Madeleine gathered up her clothing and draped it over the makeshift clothesline she had strung near the stove. “Amusement? You think that is all you are,
mon cher
?” she asked.
“Well, no, but . . .”
“When was the last time you heard Jack Sinclair laugh?”
Lily couldn’t remember a time. She shook her head. “I’m sorry, Madeleine.”
The cook patted her cheek and pointed to the lean-to where her daughters crowded together. “Three will fit. Keep warm.” She chuckled. “He called you a knucklehead.”
By the time her clothes were dry, the men were drinking coffee in the dining hall, and Madeleine was serving stew. She dressed and joined them, grateful for the warmth of her dry clothing, grateful for the small things, which was all anyone had now. Her fingers itched and burned, but scratching didn’t help.

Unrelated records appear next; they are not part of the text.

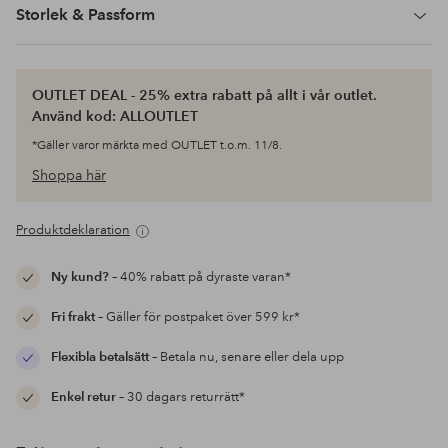
Storlek & Passform
OUTLET DEAL - 25% extra rabatt på allt i vår outlet.
Använd kod: ALLOUTLET
*Gäller varor märkta med OUTLET t.o.m. 11/8.
Shoppa här
Produktdeklaration
Ny kund?
– 40% rabatt på dyraste varan*
Fri frakt
– Gäller för postpaket över 599 kr*
Flexibla betalsätt
– Betala nu, senare eller dela upp
Enkel retur
– 30 dagars returrätt*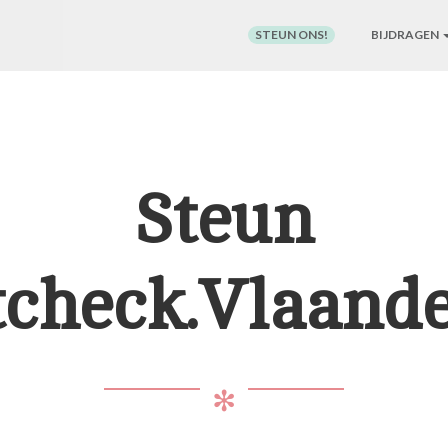
STEUN ONS!
BIJDRAGEN
Steun
tcheck.Vlaande
✻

Jack took her hand. “Chilblains. I’m going to go through Stretch’s trunk and see if he has some wool socks. You can put them on your hands at night.” He gestured to Pierre. “We’re also going to your father’s house and see what clothes of his we can salvage for you. You two are about the same height. I’d loan you mine, but I’m wearing most of them. Now don’t you go blush about that! Anything else you want from the house?”

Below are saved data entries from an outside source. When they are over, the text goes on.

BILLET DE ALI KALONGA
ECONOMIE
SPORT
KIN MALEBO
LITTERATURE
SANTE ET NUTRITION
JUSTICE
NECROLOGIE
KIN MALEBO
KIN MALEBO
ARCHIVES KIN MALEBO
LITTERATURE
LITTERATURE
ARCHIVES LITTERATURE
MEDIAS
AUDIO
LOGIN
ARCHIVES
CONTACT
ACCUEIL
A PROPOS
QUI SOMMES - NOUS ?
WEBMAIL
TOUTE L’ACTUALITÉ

“Paper. Check his desk. I need paper,” she said.
She walked with them to Jack’s old house. The last wind had knocked the True Greatness sign crooked. She put the least amount of firewood she could manage into the stove, thinking that each stick was precious and that even little Chantal paid a price for it.
They returned an hour later with her father’s wool trousers and shirts, plus a shapeless, thick sweater that suddenly looked like heaven to her. After they left, she thought about Miss Tilton’s proper school for the last time and put on her father’s pants. She found a belt and cinched it tight, then pulled on the blessed old sweater, the one she had been planning to throw out while he was gone to Cheyenne.
Gone to Cheyenne. “Papa, how could you desert me?” she said out loud.
It was easy enough not to think about Papa as Christmas approached. She had chosen psalms for each of her children to memorize and prepare for a recitation on Christmas Eve. Praise Providence, the paper was dry, thick vellum that Jack had scrounged from Papa’s old house.
Her plan to fold several sheets of paper in half and turn them into a journal for each child nearly died aborning, when she found she couldn’t even thread the needle to sew the sheets together at the spine because her chilblains made her hands too clumsy. Jack found her in tears two nights before Christmas when he stopped by after Luella was asleep.
Tears streaming down her face, she held out the needle to him. He couldn’t thread it either. “What’re you making, honeybunch?” he asked.
She knew he couldn’t have meant that. It must be a Southern expression, because he had said that to the Sansever girls before. Better just ignore the slip.
“I wanted to sew six folded-over sheets of this heavy paper together to make journals for my children,” she said, wishing her chin didn’t quiver, because she hated to cry in front of this strong man. She flexed her fingers and winced. “It’s much nicer in Barbados.”